START GIVEN ENTRIES

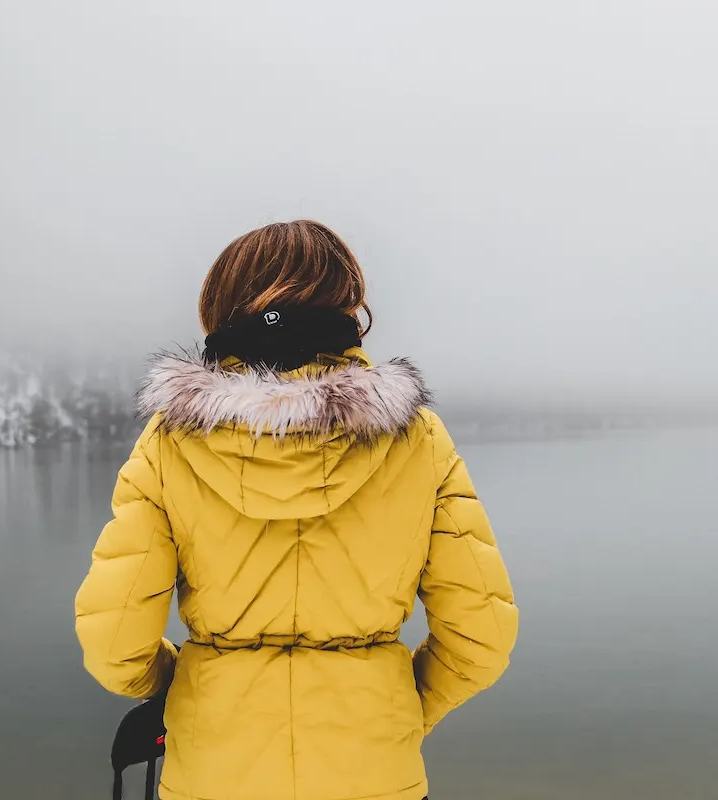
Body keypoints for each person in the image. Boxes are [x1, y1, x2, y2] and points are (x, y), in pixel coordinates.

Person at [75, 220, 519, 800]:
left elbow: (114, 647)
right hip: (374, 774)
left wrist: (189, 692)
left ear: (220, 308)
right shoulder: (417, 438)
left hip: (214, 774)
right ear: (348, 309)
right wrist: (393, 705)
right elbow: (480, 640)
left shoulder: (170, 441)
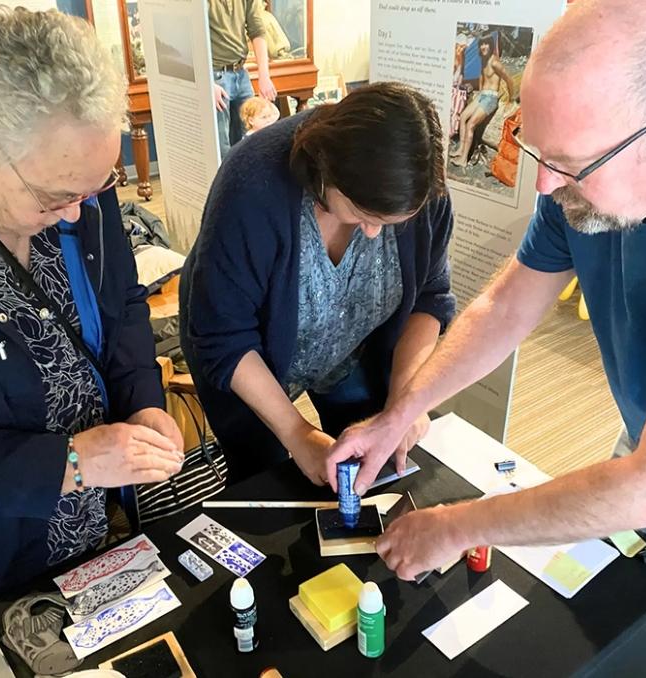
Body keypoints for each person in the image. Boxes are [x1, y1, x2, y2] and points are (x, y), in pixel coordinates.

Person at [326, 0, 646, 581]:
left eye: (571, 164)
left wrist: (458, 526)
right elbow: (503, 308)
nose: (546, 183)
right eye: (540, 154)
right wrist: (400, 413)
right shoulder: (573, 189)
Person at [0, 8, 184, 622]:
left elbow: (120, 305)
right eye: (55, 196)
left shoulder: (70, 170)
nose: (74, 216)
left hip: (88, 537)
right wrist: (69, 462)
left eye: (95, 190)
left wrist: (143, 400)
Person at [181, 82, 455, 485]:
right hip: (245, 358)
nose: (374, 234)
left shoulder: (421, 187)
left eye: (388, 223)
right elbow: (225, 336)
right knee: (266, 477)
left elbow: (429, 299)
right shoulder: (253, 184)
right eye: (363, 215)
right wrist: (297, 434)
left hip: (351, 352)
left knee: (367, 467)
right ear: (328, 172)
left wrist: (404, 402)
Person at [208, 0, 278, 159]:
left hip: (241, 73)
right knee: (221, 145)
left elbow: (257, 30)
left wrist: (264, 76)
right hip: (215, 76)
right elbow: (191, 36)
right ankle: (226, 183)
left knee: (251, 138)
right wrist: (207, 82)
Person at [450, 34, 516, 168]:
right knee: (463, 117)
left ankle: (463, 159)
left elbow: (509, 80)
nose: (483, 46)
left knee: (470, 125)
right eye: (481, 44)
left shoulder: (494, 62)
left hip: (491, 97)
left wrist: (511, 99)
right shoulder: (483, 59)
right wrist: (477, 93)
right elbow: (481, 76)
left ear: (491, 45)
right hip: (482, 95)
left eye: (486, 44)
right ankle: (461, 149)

END GIVEN ENTRIES

PROBLEM STATEMENT
The entries above hold a line with "right eye: (540, 154)" and a later line with "right eye: (363, 215)". Write out exactly those lines and all lines between, nothing more.

RESPONSE AREA
right eye: (540, 154)
right wrist: (400, 413)
right shoulder: (573, 189)
Person at [0, 8, 184, 622]:
left elbow: (120, 305)
right eye: (55, 196)
left shoulder: (70, 170)
nose: (74, 216)
left hip: (88, 537)
right wrist: (69, 462)
left eye: (95, 190)
left wrist: (143, 400)
Person at [181, 82, 455, 485]:
right hip: (245, 358)
nose: (374, 234)
left shoulder: (421, 187)
left eye: (388, 223)
right elbow: (225, 336)
right knee: (266, 477)
left elbow: (429, 299)
right shoulder: (253, 184)
right eye: (363, 215)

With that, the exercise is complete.